==== FRAGMENTO
Queridos seminaristas: inicia hoy un nuevo curso académico del Instituto Teológico de nuestra diócesis y se abre igualmente un nuevo año en el que proseguir vuestra formación en pos de la meta que es la identificación con Cristo, sacerdote y Pastor; una formación que no acaba nunca, ya que el modelo es inigualable; y aun siendo así, todos, sacerdotes y seminaristas, consagrados, laicos, estamos llamados por Dios y con su gracia a configurarnos progresivamente a ese modelo. La historia de la vida interior de un sacerdote, y de quien se prepara para serlo, debe estar marcada por esa serena tensión hacia la meta de ser y actuar como otros “cristos”.

No buscamos una santidad especial, distinta de la que todos los fieles deben tratar de alcanzar con su empeño, precedido, acompañado y hecho fructificar por la gracia de Dios, sin la cual nada podemos hacer. La santidad de un seminarista, la de un sacerdote no es esencialmente distinta de la de cualquier otro fiel. El modelo al que debemos conformarnos, la imagen que debe imprimirse en nuestras almas, es la misma en todos los casos, en todas las vocaciones particulares. En estas la santidad se modula, se vive con más o menos diferencias externas, según la voluntad expresa del Señor, pero la vida cristiana en su esencia es la misma: hemos recibido el Bautismo que nos purifica del pecado heredado de nuestros padres y de cualquier otro pecado que pueda tener quien se bautiza; se ha obrado en nosotros el milagro de una nueva creación o recreación, pues hemos sido regenerados ahora como hijos de Dios; participamos la misma vida del único Hijo de Dios por naturaleza, y nuestra y alma ha quedado embellecida con las virtudes y dones sobrenaturales. Somos parte viva de la Iglesia. Esta es la sorprendente y maravillosa dignidad de los hijos de Dios. Es bueno avivar con frecuencia esta conciencia de nuestra filiación divina, saborearla, amarla, pedir que llene de luz nuestras vidas: somos hijos de Dios, y es un gozo experimentar esa condición y procurar vivir de acuerdo con ella. No es una carga, es una gracia grande: el Señor es –queremos que así sea- la heredad que nos ha tocado en suerte. Una heredad que llena de alegría los días, que da libertad interior y combate la posible rigidez, el acartonamiento del alma; que hace ver las cosas con la mirada de Dios, que llena de optimismo la lucha interior, que permite ver al prójimo como hermanos a los que servir; que supera decepciones, pesimismos, obstáculos; que evita la tristeza que producen a veces los fracasos o la propia debilidad. Saberse y sentirse hijos de Dios genera gente alegre, optimista, pacífica, apostólica, comprensiva.

Con la nueva condición de hijos de Dios que se nos ha regalado en el Bautismo, hemos recibido también la misma misión de Cristo. “Id y predicad el Evangelio”. Id, sí, pero después de años de haber “estado” con el Maestro, quien, en la misión, seguirá estando con nosotros. No vamos solos. El cumple la misión recibida del Padre; ahora lo hará sirviéndose de cada uno.

Ahora es tiempo de formación, de estar con el Maestro, de meditar sus palabras a sus pies ante el Sagrario, de dejarse modelar por el Espíritu Santo que imprime en el alma la imagen de Cristo. Es tiempo de aprender a convivir entre vosotros para saber hacerlo mañana con todos; tiempo de estudio riguroso para poder ser maestro y médico de las almas; tiempo de crecer en el deseo de hacer bien a todos, de ser Cristo que pasa junto a los hombres y mujeres que necesitan encontrarlo para ser más plenamente felices.

Que San Julián y la Santísima Madre de Dios, que invocamos como Nuestra Señora de los Llanos y Virgen de las Angustias, os acompañen en este nuevo año que comienza oficialmente este día.
========
==== MATERIAL PROPORCIONADO
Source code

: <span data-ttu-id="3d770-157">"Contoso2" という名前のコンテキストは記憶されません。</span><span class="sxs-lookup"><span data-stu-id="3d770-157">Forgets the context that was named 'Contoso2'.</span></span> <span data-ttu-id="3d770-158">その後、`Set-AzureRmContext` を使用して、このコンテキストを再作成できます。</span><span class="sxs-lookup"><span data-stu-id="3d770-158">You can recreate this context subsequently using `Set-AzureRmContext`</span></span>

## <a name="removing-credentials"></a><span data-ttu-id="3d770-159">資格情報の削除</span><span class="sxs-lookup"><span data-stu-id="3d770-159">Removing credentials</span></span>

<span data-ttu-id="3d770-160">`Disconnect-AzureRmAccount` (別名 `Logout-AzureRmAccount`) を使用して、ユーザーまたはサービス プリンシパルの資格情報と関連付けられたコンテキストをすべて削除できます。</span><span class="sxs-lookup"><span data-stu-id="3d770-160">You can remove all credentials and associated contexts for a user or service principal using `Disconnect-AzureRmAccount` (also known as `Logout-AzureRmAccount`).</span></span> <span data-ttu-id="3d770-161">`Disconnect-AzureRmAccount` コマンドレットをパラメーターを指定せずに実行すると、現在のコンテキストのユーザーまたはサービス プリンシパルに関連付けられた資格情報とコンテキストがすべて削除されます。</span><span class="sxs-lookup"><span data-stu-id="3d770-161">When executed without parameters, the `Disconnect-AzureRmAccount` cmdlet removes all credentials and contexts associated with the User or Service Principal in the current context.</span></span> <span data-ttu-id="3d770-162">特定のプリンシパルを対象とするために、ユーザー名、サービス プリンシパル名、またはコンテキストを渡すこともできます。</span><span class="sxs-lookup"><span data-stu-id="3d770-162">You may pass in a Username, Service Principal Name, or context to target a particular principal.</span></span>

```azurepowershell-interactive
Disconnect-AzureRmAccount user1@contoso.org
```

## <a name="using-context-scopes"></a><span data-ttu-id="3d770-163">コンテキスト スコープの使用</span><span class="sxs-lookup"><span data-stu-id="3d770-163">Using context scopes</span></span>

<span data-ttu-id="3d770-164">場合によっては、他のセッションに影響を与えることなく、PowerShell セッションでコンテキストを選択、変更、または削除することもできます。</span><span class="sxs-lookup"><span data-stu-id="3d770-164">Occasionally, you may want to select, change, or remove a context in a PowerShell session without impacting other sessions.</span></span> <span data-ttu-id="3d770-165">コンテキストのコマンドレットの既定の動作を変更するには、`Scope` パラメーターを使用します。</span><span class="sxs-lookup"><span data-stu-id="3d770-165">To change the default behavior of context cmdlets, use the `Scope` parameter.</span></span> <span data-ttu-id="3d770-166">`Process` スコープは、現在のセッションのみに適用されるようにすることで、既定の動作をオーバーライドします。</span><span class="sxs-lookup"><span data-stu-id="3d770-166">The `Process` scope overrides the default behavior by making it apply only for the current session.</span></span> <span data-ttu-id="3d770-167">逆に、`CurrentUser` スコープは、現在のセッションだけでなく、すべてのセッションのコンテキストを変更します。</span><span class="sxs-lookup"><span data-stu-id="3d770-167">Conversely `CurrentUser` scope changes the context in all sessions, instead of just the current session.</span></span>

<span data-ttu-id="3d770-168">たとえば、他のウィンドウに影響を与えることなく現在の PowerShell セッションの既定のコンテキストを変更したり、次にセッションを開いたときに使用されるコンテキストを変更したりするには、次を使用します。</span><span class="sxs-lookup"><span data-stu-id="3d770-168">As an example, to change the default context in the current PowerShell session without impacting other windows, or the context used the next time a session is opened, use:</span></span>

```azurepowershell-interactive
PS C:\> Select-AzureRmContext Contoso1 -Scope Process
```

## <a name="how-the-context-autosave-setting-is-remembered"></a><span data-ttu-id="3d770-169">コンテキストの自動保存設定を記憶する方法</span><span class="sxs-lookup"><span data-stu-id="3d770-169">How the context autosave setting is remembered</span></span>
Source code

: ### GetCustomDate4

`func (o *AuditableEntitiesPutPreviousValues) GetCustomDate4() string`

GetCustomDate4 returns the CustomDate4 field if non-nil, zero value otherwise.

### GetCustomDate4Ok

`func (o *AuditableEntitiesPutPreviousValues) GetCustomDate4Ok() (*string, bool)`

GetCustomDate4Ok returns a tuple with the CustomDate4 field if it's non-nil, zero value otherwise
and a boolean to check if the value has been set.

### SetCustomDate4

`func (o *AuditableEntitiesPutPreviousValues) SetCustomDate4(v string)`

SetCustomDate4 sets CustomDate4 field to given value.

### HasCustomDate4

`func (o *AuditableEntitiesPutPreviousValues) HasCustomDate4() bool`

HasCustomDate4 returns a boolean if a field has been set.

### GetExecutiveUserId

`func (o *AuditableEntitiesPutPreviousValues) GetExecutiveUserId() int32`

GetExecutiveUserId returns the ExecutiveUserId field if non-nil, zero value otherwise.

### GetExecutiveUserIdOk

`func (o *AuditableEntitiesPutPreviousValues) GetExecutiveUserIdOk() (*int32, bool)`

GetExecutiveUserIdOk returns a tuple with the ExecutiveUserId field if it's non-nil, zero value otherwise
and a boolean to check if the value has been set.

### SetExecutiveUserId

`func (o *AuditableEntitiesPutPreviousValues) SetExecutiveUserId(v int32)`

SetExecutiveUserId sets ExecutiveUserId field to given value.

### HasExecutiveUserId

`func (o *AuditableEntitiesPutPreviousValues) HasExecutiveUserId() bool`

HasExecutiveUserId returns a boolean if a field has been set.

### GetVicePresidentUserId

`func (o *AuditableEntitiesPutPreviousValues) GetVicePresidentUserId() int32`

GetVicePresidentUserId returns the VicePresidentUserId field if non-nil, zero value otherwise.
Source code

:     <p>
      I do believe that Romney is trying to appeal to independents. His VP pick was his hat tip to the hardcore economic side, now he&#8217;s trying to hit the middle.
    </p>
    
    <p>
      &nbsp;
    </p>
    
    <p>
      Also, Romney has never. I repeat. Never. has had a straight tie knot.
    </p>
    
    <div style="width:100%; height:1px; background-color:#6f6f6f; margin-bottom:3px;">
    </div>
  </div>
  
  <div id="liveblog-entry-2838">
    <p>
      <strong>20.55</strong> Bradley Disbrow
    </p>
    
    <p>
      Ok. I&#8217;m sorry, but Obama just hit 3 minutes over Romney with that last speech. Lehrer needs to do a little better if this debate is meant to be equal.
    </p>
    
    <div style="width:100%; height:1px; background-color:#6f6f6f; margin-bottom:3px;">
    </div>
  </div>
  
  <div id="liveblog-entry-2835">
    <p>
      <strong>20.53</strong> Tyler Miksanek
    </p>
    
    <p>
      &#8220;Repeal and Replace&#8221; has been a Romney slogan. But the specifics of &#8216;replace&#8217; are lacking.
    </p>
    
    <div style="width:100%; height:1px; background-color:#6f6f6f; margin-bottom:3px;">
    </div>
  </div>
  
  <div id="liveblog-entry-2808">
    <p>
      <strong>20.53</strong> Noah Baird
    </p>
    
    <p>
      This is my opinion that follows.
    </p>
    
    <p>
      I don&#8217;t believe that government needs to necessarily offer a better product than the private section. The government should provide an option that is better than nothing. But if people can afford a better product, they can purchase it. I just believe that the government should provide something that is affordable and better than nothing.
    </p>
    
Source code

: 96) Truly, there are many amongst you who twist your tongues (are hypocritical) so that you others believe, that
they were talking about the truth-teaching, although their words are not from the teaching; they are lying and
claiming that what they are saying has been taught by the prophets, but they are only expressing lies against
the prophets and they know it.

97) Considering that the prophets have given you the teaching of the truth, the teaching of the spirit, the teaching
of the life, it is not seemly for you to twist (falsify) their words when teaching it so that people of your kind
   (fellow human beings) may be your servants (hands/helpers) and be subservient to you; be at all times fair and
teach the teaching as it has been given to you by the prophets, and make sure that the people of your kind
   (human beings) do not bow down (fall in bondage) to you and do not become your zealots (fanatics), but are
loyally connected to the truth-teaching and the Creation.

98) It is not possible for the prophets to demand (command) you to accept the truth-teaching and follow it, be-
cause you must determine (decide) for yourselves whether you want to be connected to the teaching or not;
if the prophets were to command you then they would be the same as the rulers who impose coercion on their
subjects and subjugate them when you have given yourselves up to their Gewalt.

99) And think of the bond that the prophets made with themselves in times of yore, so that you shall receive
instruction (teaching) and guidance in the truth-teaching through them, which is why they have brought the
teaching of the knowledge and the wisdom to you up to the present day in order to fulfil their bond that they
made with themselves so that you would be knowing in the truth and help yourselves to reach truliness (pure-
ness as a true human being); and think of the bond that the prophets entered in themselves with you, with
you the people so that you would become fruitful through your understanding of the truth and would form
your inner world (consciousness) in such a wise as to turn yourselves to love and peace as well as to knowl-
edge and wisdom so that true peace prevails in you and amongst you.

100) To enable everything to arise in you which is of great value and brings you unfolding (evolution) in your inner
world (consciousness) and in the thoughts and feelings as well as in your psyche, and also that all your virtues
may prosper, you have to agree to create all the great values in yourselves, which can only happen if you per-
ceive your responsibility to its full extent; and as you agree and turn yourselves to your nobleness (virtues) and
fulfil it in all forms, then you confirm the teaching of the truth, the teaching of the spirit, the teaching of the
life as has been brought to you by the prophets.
========
TU TAREA: Transcribe sin cambios el pasaje del fragmento que va desde "Con la nueva" hasta "más plenamente felices.". Responde basándote únicamente en el fragmento.

RESPUESTA:
Con la nueva condición de hijos de Dios que se nos ha regalado en el Bautismo, hemos recibido también la misma misión de Cristo. “Id y predicad el Evangelio”. Id, sí, pero después de años de haber “estado” con el Maestro, quien, en la misión, seguirá estando con nosotros. No vamos solos. El cumple la misión recibida del Padre; ahora lo hará sirviéndose de cada uno.

Ahora es tiempo de formación, de estar con el Maestro, de meditar sus palabras a sus pies ante el Sagrario, de dejarse modelar por el Espíritu Santo que imprime en el alma la imagen de Cristo. Es tiempo de aprender a convivir entre vosotros para saber hacerlo mañana con todos; tiempo de estudio riguroso para poder ser maestro y médico de las almas; tiempo de crecer en el deseo de hacer bien a todos, de ser Cristo que pasa junto a los hombres y mujeres que necesitan encontrarlo para ser más plenamente felices.